Dr. Öğr. Üyesi Firdevs Ulutaş, AnkilozanSpondilit hakkında şu bilgileri paylaştı: “AnkilozanSpondilit (AS), omurgayı ve sakroiliak eklemleri tutan, tedavi edilmediğinde omurgada kalıcı hareket kısıtlılığı oluşturan iltihaplı bel romatizması olarak halk arasında bilinir. Halen AS tanısının tüm dünyada gecikmeli tanı aldığı bilinmektedir. Bunun nedeninin hasta ve hastayı ilk değerlendiren hekimdeki AS ilişkili farkındalığın az olduğu bildirilmiştir. AS yetişkinlerin yaklaşık yüzde 0,5’ini etkiler ve genellikle genç yaşlarda ortaya çıkar. Erkeklerde daha sık görülür. Genetik yatkınlığın rolü bu hastalarda iyi bilinmektedir. Ailede AS varlığı, şüphelenilen hastada yol gösterici olabilir. AnkilozanSpondilit (AS), 3 aydan uzun süren bel, kalça ve/veya sırt ağrısı varsa, ağrı dinlenmeyle artıyor, hareketle azalıyor ve sabahları 30 dakikadan uzun süren bel tutukluluğu oluyorsa, genç yaşta ilk akla getirilmesi gereken hastalıktır.”
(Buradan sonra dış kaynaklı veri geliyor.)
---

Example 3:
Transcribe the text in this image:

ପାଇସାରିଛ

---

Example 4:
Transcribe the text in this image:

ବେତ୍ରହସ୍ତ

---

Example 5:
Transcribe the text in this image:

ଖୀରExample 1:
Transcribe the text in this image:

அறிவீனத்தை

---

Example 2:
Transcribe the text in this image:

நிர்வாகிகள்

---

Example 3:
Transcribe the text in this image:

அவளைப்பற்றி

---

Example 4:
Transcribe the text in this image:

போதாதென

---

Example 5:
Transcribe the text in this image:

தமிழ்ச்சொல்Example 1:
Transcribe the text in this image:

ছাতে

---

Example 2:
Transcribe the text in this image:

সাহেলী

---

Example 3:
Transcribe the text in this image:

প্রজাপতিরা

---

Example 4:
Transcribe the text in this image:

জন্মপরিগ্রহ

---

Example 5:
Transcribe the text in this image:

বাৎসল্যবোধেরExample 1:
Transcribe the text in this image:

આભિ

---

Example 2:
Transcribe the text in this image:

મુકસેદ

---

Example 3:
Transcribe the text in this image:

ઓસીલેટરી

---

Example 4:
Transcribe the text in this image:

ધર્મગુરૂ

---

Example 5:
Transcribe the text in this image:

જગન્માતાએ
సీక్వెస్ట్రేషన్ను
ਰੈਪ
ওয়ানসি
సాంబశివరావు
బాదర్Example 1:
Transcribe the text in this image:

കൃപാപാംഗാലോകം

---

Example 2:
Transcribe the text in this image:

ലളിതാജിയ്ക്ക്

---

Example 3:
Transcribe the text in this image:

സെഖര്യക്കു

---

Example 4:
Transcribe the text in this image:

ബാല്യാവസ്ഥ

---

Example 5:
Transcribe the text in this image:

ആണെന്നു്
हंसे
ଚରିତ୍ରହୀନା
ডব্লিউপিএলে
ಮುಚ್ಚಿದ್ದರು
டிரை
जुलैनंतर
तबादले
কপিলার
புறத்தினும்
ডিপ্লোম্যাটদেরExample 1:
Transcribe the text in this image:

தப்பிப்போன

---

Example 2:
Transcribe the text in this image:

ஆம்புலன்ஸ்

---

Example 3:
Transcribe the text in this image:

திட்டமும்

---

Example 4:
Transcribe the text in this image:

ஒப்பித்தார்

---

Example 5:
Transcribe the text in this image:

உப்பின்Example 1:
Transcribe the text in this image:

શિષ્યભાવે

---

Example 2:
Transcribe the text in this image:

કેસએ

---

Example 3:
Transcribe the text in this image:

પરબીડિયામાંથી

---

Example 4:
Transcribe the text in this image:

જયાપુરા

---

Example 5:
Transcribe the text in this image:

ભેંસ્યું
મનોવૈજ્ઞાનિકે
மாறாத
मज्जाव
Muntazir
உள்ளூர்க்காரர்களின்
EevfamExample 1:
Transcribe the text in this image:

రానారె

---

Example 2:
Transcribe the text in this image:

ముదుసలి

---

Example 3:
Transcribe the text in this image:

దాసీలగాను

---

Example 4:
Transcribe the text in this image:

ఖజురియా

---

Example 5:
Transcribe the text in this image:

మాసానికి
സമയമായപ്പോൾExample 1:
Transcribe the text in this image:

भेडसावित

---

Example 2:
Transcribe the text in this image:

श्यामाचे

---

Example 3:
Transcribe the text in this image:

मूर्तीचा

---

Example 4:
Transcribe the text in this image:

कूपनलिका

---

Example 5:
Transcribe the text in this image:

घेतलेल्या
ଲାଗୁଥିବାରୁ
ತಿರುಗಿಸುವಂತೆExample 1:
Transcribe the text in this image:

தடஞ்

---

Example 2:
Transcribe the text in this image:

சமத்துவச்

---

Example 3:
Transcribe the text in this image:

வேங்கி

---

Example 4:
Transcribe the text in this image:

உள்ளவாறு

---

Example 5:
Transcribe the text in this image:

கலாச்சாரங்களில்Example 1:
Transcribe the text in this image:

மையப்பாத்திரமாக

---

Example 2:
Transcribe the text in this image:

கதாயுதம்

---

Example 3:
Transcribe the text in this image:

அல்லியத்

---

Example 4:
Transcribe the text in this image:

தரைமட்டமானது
HASTALIK BELİRTİLERİ VE RİSKLER
Ulutaş, hastalığın omurga dışında periferik eklemler ve entezis alanlarını da etkileyebileceğini belirtti. Diz gibi büyük eklemlerde şişme ve hareketsizlik sonrası topuk ağrıları gibi belirtilerin tanı açısından önemli olduğunu vurgulayan Ulutaş, üveit (göz iltihabı), psöriyazis (cilt bozukluğu) veya inflamatuar bağırsak hastalıklarının da AS hastalarında görülebileceğini ifade etti. Dr. Ulutaş, “AS, erken tanınıp tedavi edilmediğinde omurgada kalıcı hareket kısıtlılığı ve kamburluk oluşturabilir. Son yıllarda Manyetik Rezonans (MRI) görüntülemenin yaygın kullanılmasıyla, radyografik hasar gelişmeden erken dönemde tanı alan hastaların sayısı artmıştır. Omurgadaki inflamasyonun erken dönemde baskılanması, radyografik hasarı önleyebilmektedir. Uzun dönemde hastanın fonksiyonelliğine katkı sağlamaktadır. Erken teşhis, düzenli egzersiz ve uygun tedavi ajanları ile hastaların sağlıklı ve kaliteli bir yaşam sürmesi mümkündür. Tanı alan hastaların sigarayı bırakmalarının olumlu etkisi tartışılmaz düzeyde büyüktür. AS kronik iltihabi bir romatizmal hastalıktır, tedavi ve takip süreci hasta ve hekiminin ortak kararı ile yürütülmelidir. Hekim önerisi almadan hasta tedaviyi sonlandırmamalıdır. AS ile ilgili hastaların ve tüm hekimlerin farkındalığının artması, erken tanı ve tedavinin yönetilmesinde önemli rol oynar” dedi.
SİGARA BIRAKMANIN ÖNEMİ
Dr. Öğr. Üyesi Firdevs Ulutaş, tanı alan hastalar için sigarayı bırakmanın hastalığın seyrine olumlu katkı sağladığını vurguladı. Ulutaş, “Tanı alan hastaların sigarayı bırakmalarının olumlu etkisi tartışılmaz düzeyde büyüktür” diyerek, yaşam tarzı değişikliklerinin tedavi sürecindeki önemine dikkat çekti.